Just hours after she spoke, Belgian police arrested a man as he tried to drive into a crowd at high speed in a shopping area in the port city of Antwerp.

That was the third incident in a week in Europe after London and a weekend attack at Paris's Orly airport, and came a day after the first anniversary of the Brussels suicide bombings that killed 32 people and were also claimed by IS.

BROAD DAYLIGHT ATTACK

In his broad daylight attack, Masood mowed down pedestrians with a car along Westminster Bridge — a busy traffic route and popular tourist spot with views of parliament and the Big Ben clock tower.

He then rammed the railings outside parliament and jumped out of the car, fatally stabbing 48-year-old unarmed police officer Keith Palmer before being shot dead.

The other victims were a 43-year-old British woman, an American in his 50s and a 75-year-old man who died of his injuries on Thursday evening.
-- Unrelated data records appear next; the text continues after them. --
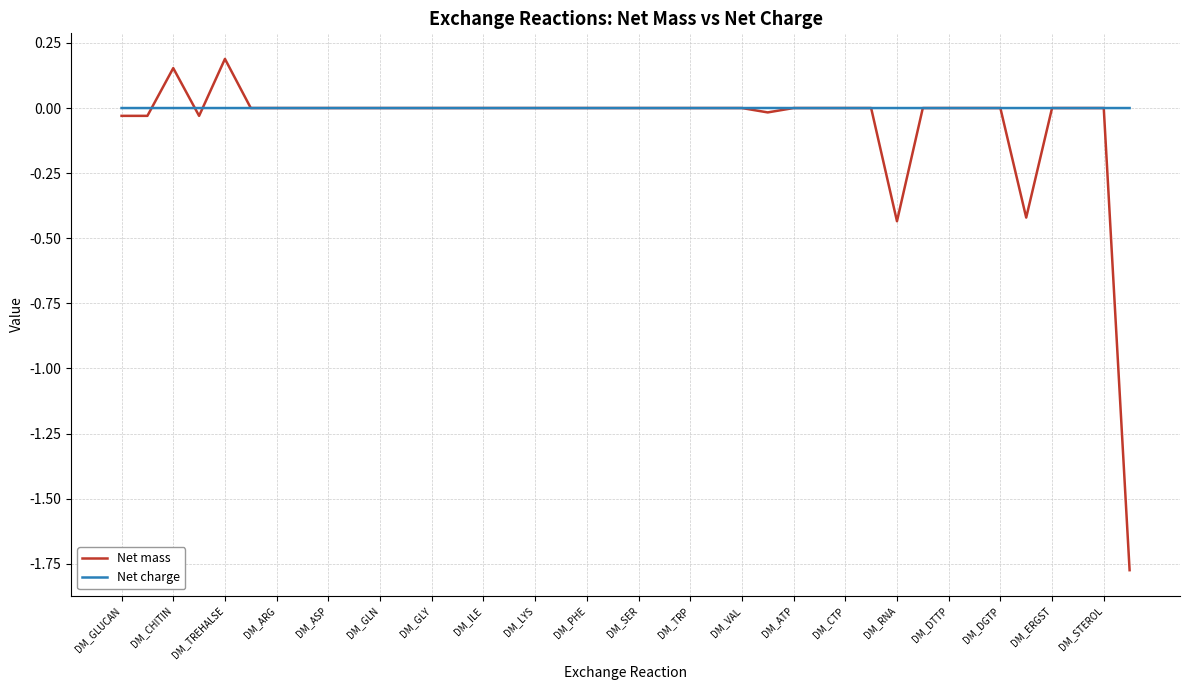

Rank the series by their maximum value, from highest to lowest.

Net mass, Net charge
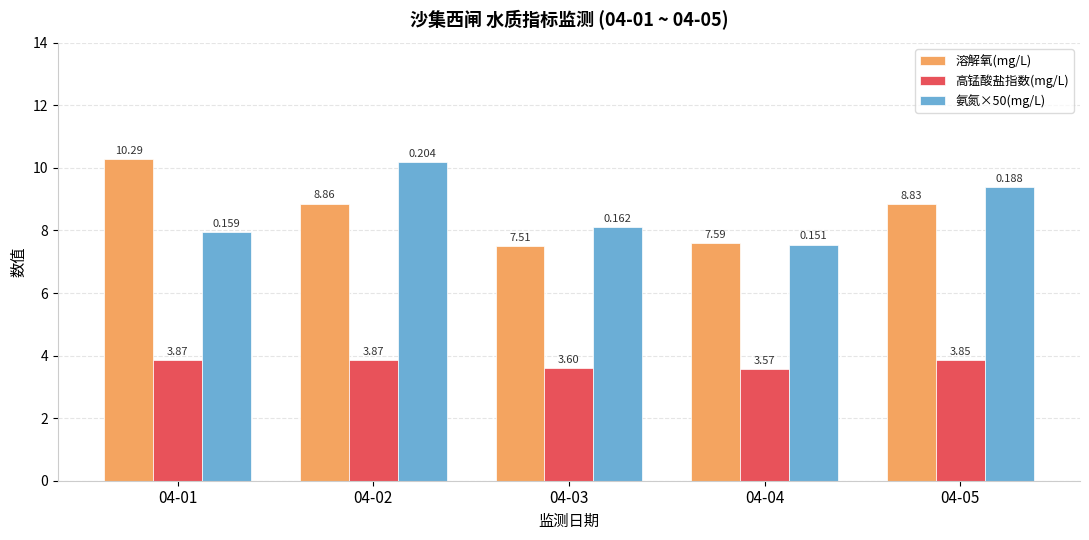

The 溶解氧(mg/L) series shows 3.8 at 04-04. True or false?

False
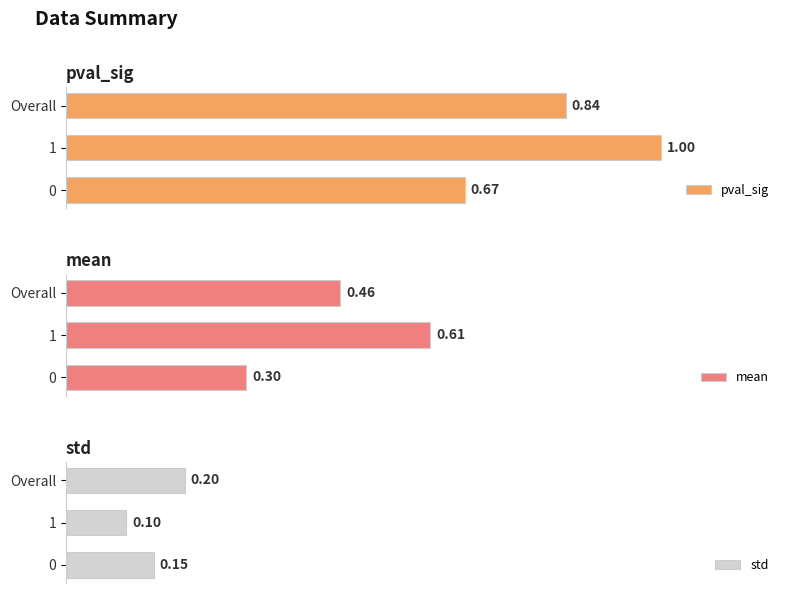

What is the value of the std bar at the 1st from the left?

0.1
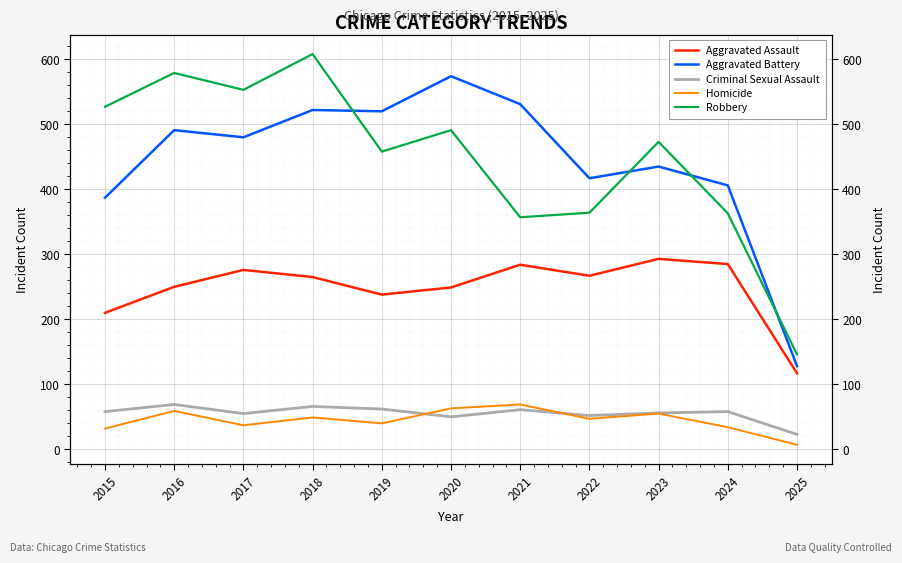

True or false: Aggravated Assault has more than 2 points higher than both neighbors.

True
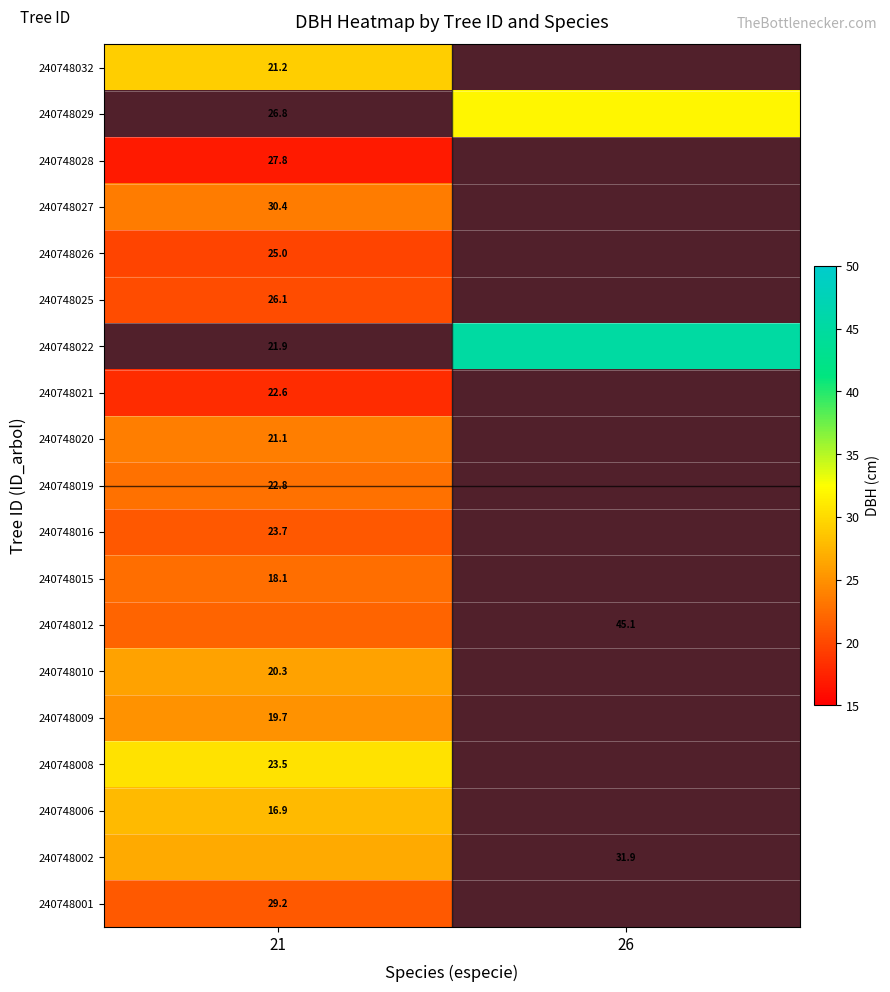

Rank the series at 21 from highest to lowest value.

240748032, 240748029, 240748022, 240748008, 240748006, 240748002, 240748010, 240748009, 240748020, 240748027, 240748019, 240748015, 240748012, 240748001, 240748016, 240748025, 240748026, 240748021, 240748028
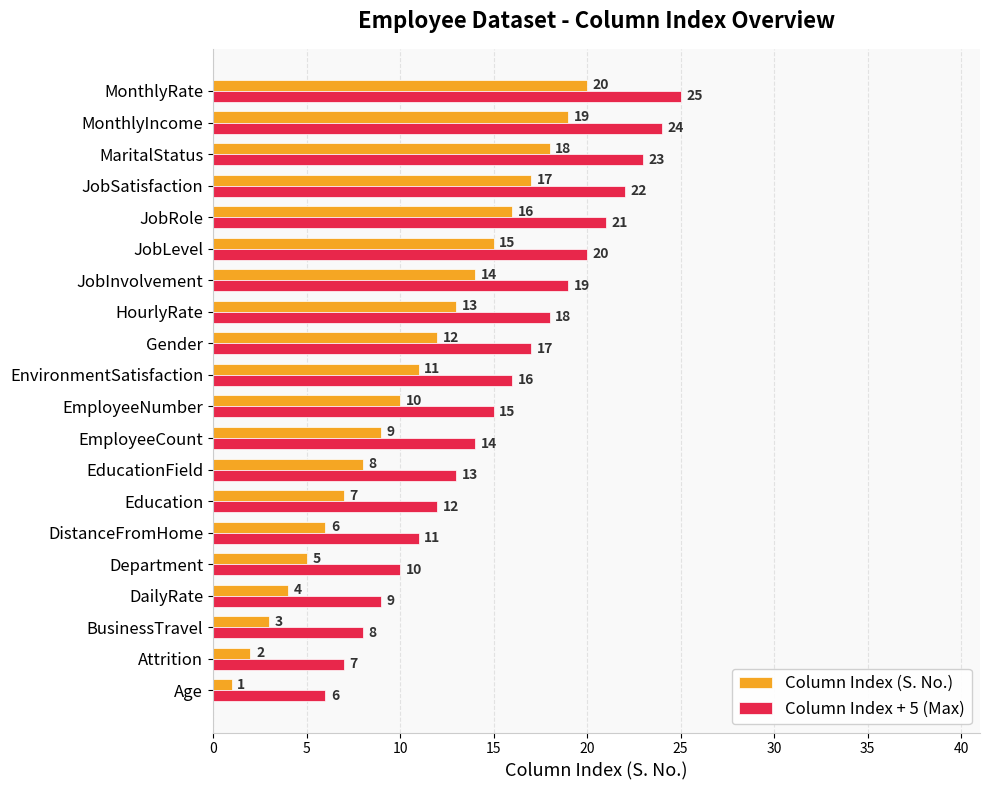

List the series in order of their overall mean, highest first.

Column Index + 5 (Max), Column Index (S. No.)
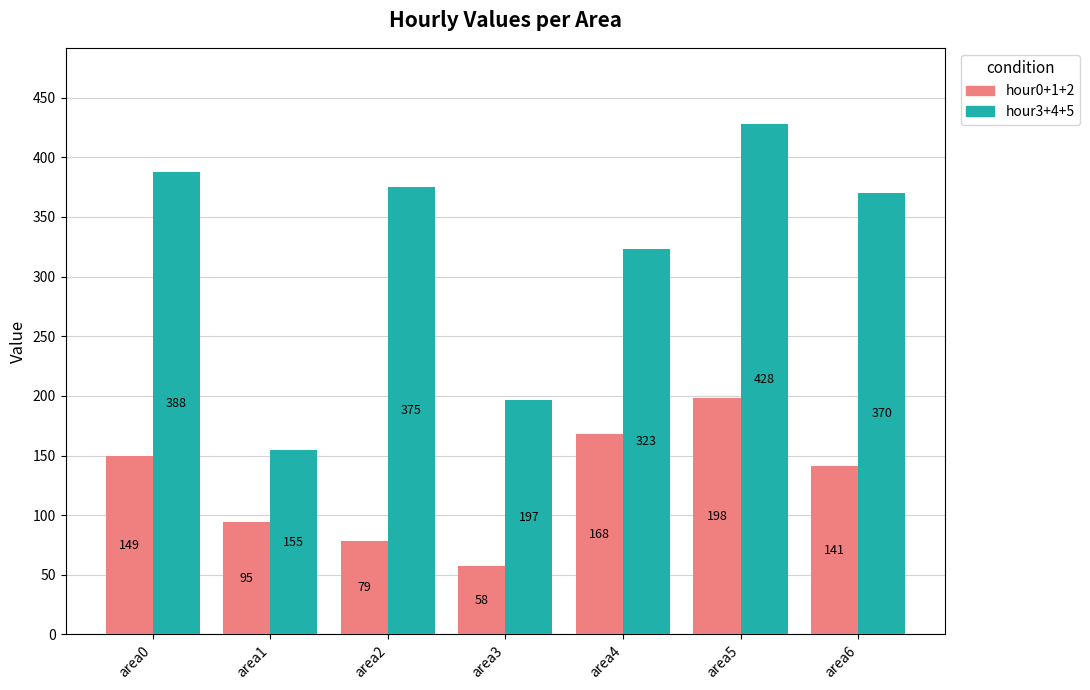

Which series has the largest range (max minus min)?

hour3+4+5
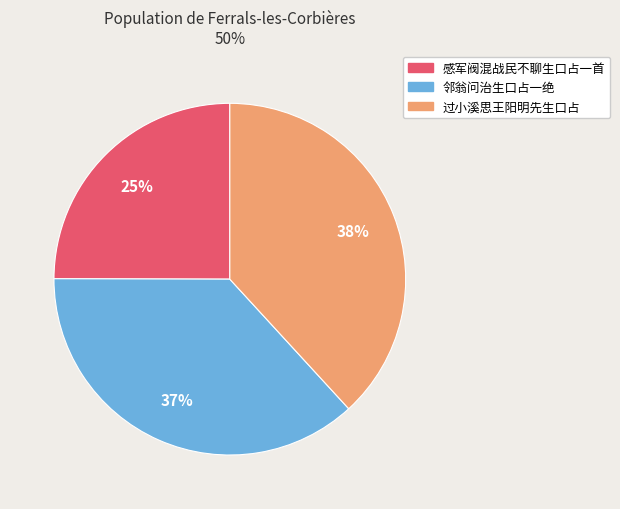

Approximately how many times larger is the value at 过小溪思王阳明先生口占 compared to 感军阀混战民不聊生口占一首?

1.5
French school children and foreign tourists were among 29 people treated in hospital.

Britain's last terror attack was the 2016 assassination of MP Jo Cox by a pro-Nazi sympathiser shortly before the historic but deeply divisive June vote to leave the EU.

One of the victims was named as British citizen Aysha Frade. Media reports said she was on her way to pick up her two daughters, aged seven and nine, from school.

Kurt Cochran, from the United States, was named as the third victim by President Donald Trump, who called him a "great American".